== Required action ==
Please retype all of the entries that follow, leaving the images out.

· · · · ·

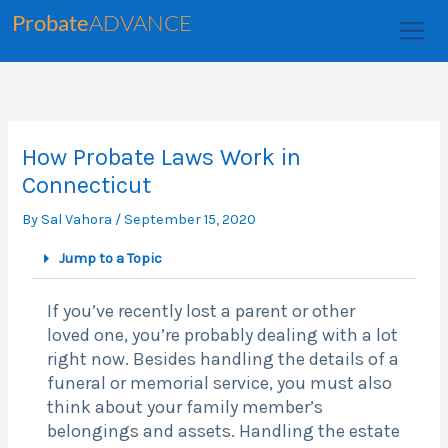
Skip
Probate
ADVANCE
to
content
How Probate Laws Work in
Connecticut
By
Sal Vahora
/
September 15, 2020
Jump to a Topic
If you’ve recently lost a parent or other
loved one, you’re probably dealing with a lot
right now. Besides handling the details of a
funeral or memorial service, you must also
think about your family member’s
belongings and assets. Handling the estate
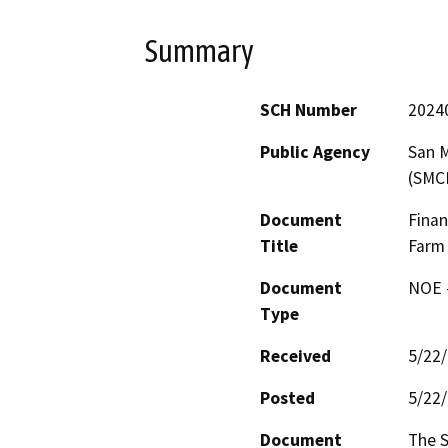
Summary
SCH Number
2024
Public Agency
San M
(SMC
Document
Finan
Title
Farm 
Document
NOE -
Type
Received
5/22
Posted
5/22
Document
The S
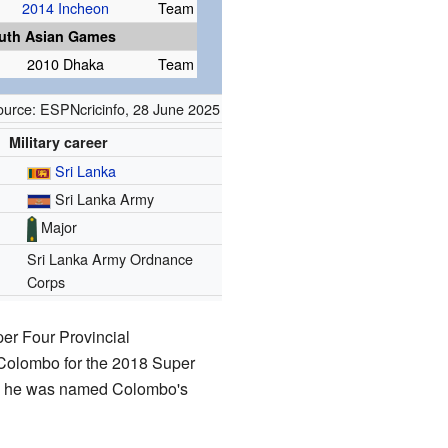
2014 Incheon
Team
uth Asian Games
2010 Dhaka
Team
ource:
ESPNcricinfo
,
28 June 2025
Military career
Sri Lanka
Sri Lanka Army
Major
Sri Lanka Army Ordnance
Corps
er Four Provincial
Colombo for the 2018 Super
8, he was named Colombo's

· · · · ·

== Solution to this task ==
Skip
Probate
ADVANCE
to
content
How Probate Laws Work in
Connecticut
By
Sal Vahora
/
September 15, 2020
Jump to a Topic
If you’ve recently lost a parent or other
loved one, you’re probably dealing with a lot
right now. Besides handling the details of a
funeral or memorial service, you must also
think about your family member’s
belongings and assets. Handling the estate
Summary
SCH Number
2024
Public Agency
San M
(SMC
Document
Finan
Title
Farm 
Document
NOE -
Type
Received
5/22
Posted
5/22
Document
The S
2014 Incheon
Team
uth Asian Games
2010 Dhaka
Team
ource:
ESPNcricinfo
,
28 June 2025
Military career
Sri Lanka
Sri Lanka Army
Major
Sri Lanka Army Ordnance
Corps
er Four Provincial
Colombo for the 2018 Super
8, he was named Colombo's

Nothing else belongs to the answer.